* Begin Passage provided *
So yes, I would say that the pipeline, and there's two factors whenever you look at pipeline. One is size, and one is quality. So quality is a very nebulous thing, but the quality of our pipeline is much higher. And then the size of the pipeline, I would say roughly doubles -- the size of the qualified pipeline, roughly doubles what we've experienced in the past. And I would expand on that just to clarify, particularly on the ink side.
Really what we're looking to do, is have a strategy where we influence having our products specified earlier in the process, and by having the ink specified in the process, we think that will significantly improve the quality and potential conversion rate of our pipeline.

Jack Vander Arde

Okay. Excellent color there. I appreciate that, Adam. And then just one more for me. Given the recent convertible capital raise in insiders participating in the deal, which is a positive sign in my view. Do you have a sense of just what the current overall insider ownership level is, and maybe that's a question for offline, but unless you have it up, it would be helpful.

Adam Stedham

That's fine. So our current insider ownership is approximately 20%, slightly below, but rounds to approximately 20%, which by the way is about 80% higher, than it was a year ago. And I would expect that the insider ownership will actually go up, as we go forward.

Jack Vander Arde

Okay. Great. Great to hear. I appreciate the time, Adam, and I look forward to hearing more, in mid-January. Thank you.

Adam Stedham

Thank you.

Operator

(Operator Instructions) [Jeff Porter, Porter Capital].
* End Passage provided *
Problems
1/ Quote the part of the call transcript that opens with the words containing "That's fine. So" and closes with "Porter, Porter Capital].".
2/ Answer these questions from the call transcript:
(a) What are the two factors named for looking at a pipeline?
(b) What is the current insider ownership level given as?
(c) When does Jack Vander Arde say he looks forward to hearing more?
The rows that come next play no part in this.
* Begin Data entries *
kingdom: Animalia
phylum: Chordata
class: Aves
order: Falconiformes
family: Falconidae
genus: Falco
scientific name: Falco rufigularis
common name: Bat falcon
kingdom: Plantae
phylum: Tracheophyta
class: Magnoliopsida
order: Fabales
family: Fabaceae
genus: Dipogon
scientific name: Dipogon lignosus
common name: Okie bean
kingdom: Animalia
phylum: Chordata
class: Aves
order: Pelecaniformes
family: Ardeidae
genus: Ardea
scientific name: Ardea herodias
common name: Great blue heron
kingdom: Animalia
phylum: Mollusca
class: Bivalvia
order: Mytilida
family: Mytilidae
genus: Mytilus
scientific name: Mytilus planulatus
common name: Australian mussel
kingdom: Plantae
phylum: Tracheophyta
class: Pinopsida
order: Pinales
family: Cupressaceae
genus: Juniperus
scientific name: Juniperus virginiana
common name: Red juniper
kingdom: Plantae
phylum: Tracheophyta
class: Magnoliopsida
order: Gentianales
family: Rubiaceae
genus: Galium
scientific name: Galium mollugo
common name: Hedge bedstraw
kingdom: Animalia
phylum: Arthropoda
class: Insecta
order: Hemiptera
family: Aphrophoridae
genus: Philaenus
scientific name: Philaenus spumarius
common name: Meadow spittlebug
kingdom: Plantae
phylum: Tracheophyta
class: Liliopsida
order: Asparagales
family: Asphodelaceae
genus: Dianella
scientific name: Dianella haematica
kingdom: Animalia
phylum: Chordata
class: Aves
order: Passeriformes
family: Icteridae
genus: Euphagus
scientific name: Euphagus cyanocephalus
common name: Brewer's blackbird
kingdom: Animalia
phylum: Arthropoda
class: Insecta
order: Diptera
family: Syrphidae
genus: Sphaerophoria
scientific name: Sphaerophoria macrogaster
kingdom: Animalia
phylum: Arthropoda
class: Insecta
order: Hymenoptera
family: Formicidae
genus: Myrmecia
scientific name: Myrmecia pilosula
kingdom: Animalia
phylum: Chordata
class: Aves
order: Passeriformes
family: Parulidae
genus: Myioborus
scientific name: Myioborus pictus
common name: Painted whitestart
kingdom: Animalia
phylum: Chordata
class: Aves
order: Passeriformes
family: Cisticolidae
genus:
* End Data entries *
Answers by task
1/
That's fine. So our current insider ownership is approximately 20%, slightly below, but rounds to approximately 20%, which by the way is about 80% higher, than it was a year ago. And I would expect that the insider ownership will actually go up, as we go forward.

Jack Vander Arde

Okay. Great. Great to hear. I appreciate the time, Adam, and I look forward to hearing more, in mid-January. Thank you.

Adam Stedham

Thank you.

Operator

(Operator Instructions) [Jeff Porter, Porter Capital].

2/
(a) Size and quality.
(b) Approximately 20%, slightly below but rounding to that figure.
(c) In mid-January.